^M line endings

Uit De Vliegende Brigade
Naar navigatie springen Naar zoeken springen

A nice case concerning file endings - 2023.12.21

Note that all lines end with ^M line endings. According to VIm's commando :set fileencoding, character encoding is UTF-8

The problem

The ^M characters you're seeing in Vim are actually carriage return characters (CR). In ASCII or UTF-8 encoding, the carriage return character is represented as ^M.

When you create or edit files on Windows systems, the line endings are typically represented by a combination of carriage return (\r) and line feed (\n) characters (\r\n). However, on Unix-based systems like Linux or macOS, only the line feed (\n) character is used for line endings.

Sometimes when a file created on a Windows system is viewed or edited in a text editor on a Unix-based system, the carriage return character (\r or ^M) might be displayed at the end of each line because Unix-based systems interpret the carriage return character as a part of the text, whereas Windows-based editors often handle this differently.

A problem for robots.txt?

In general, having Windows line endings (\r\n) in the robots.txt file might not directly affect the functionality of the file itself. The content of the robots.txt file, including line endings, is typically read and interpreted by search engine crawlers like Googlebot.

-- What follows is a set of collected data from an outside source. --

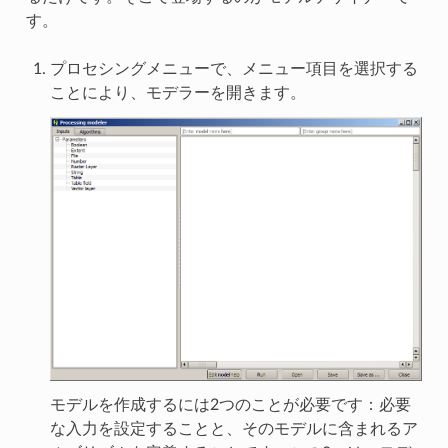
す。
プロセシングメニューで、メニュー項目を選択する
ことにより、モデラーを開きます。
モデルを作成するには2つのことが必要です：必要
な入力を設定することと、そのモデルに含まれるア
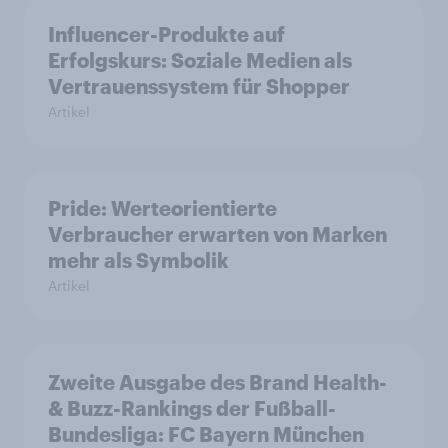
Influencer-Produkte auf
Erfolgskurs: Soziale Medien als
Vertrauenssystem für Shopper
Artikel
Pride: Werteorientierte
Verbraucher erwarten von Marken
mehr als Symbolik
Artikel
Zweite Ausgabe des Brand Health-
& Buzz-Rankings der Fußball-
Bundesliga: FC Bayern München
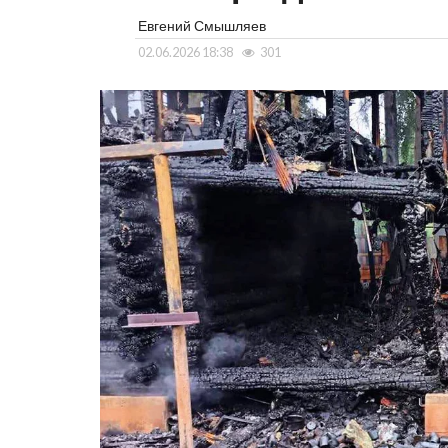
Евгений Смышляев
02.06.2026 18:38
301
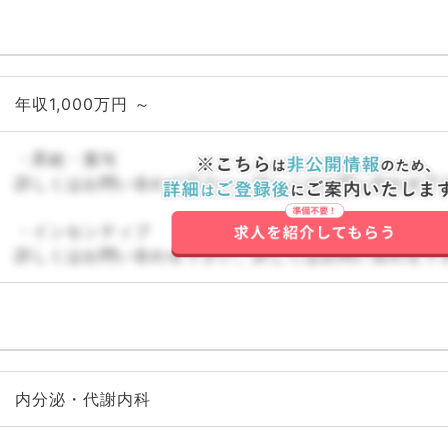
年収1,000万円 ～
・昇給・賞与
詳しくはお問い合わせ下さい。詳しくはお問い合わせ下
・インセンティブ
詳しくはお問い合わせ下さい。詳しくはお問い合わせ下
内分泌・代謝内科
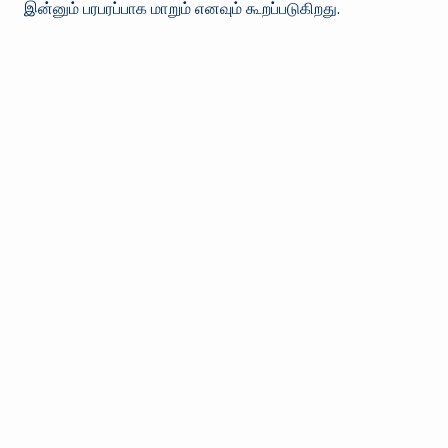
இன்னும் பரபரப்பாக மாறும் எனவும் கூறப்படுகிறது.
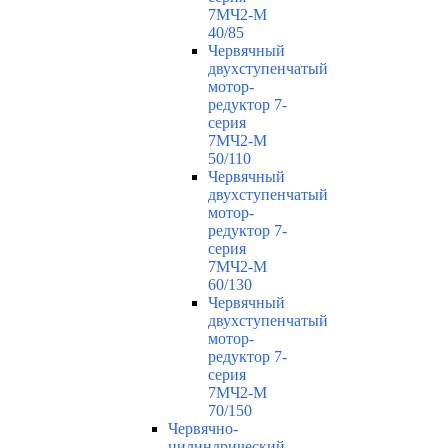
7МЧ2-М
40/85
Червячный
двухступенчатый
мотор-
редуктор 7-
серия
7МЧ2-М
50/110
Червячный
двухступенчатый
мотор-
редуктор 7-
серия
7МЧ2-М
60/130
Червячный
двухступенчатый
мотор-
редуктор 7-
серия
7МЧ2-М
70/150
Червячно-
цилиндрический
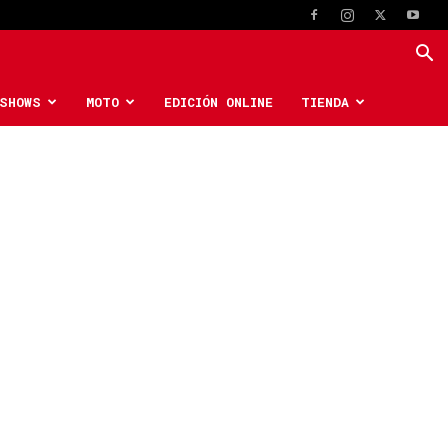
SHOWS
MOTO
EDICIÓN ONLINE
TIENDA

However, best practices recommend using Unix-style line endings (\n) for web-related files like robots.txt, mainly because the web servers, including Apache, generally operate in a Unix-based environment.

While search engine crawlers are often designed to interpret different line endings, using non-standard line endings might potentially lead to unexpected behaviors in certain scenarios or when specific software expects a standardized format. Therefore, it's advisable to maintain consistency and use Unix-style line endings for files served by Unix-based web servers.

Solutions

How to change all \r\n line endings in a file to \n line endings?

VIm

In VIm, you can change this through

%s/\r//g

Sublime Text

It seems that Sublime Text isn't very useful for detecting file encoding as it handles various encodings just by itself and AFAIK, file encoding isn't stated somewhere. However, it is very handy for detecting and changing line endings - See screenshot

File » Save with encoding » UTF-8
Setting file encoding in Sublime Text: File » Save with Encoding » ...
Seeing & settings line ending in Sublime Text: View » Line endings

sed

Supposingly (I haven't tried it) you can change line endings with sed through

sed -i 's/\r$//' yourfile.txt

dos2unix

Or, if you prefer a clean command for doing this, dos2unix might be an appropriate tool. Install it through sudo apt install dos2unix.